What you will do —
Would you please repeat all of the data exactly, omitting the pictures?

Provided material —
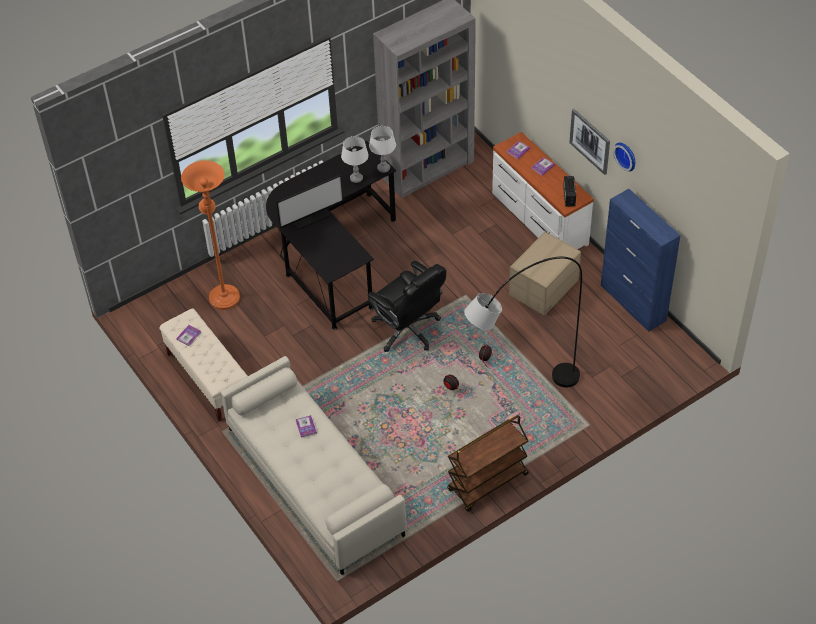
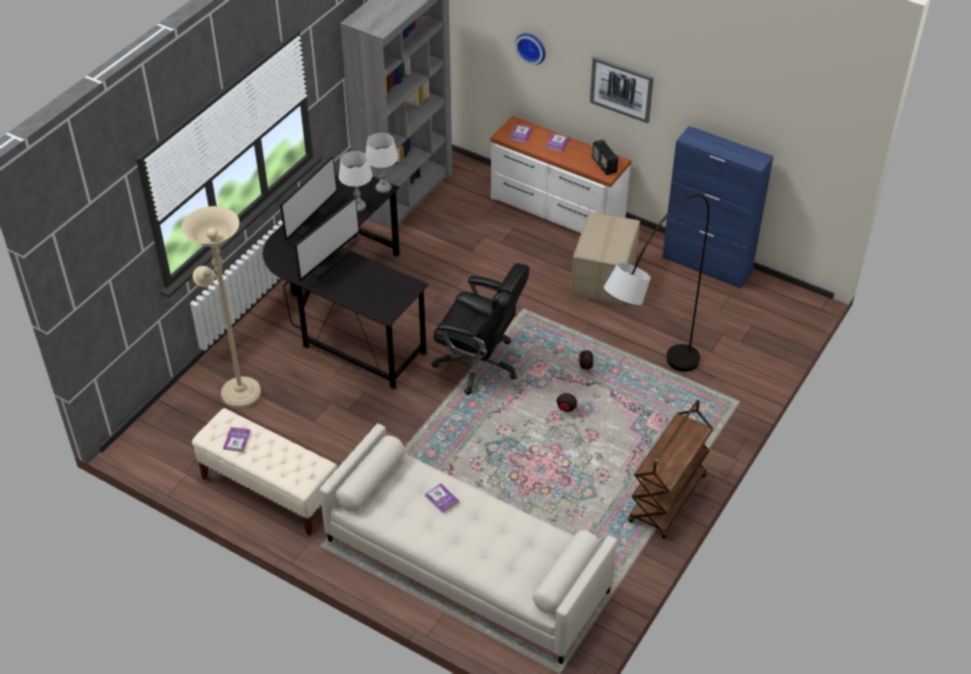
camera: 25 degrees left, 5 degrees down
orange floor lamp [181,160,240,310] -> beige floor lamp [182,206,261,408]
wall clock [613,143,635,171] -> wall clock moved to [515,33,546,65]
none -> monitor [280,156,337,241]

Reply —
camera: 25 degrees left, 5 degrees down
orange floor lamp [181,160,240,310] -> beige floor lamp [182,206,261,408]
wall clock [613,143,635,171] -> wall clock moved to [515,33,546,65]
none -> monitor [280,156,337,241]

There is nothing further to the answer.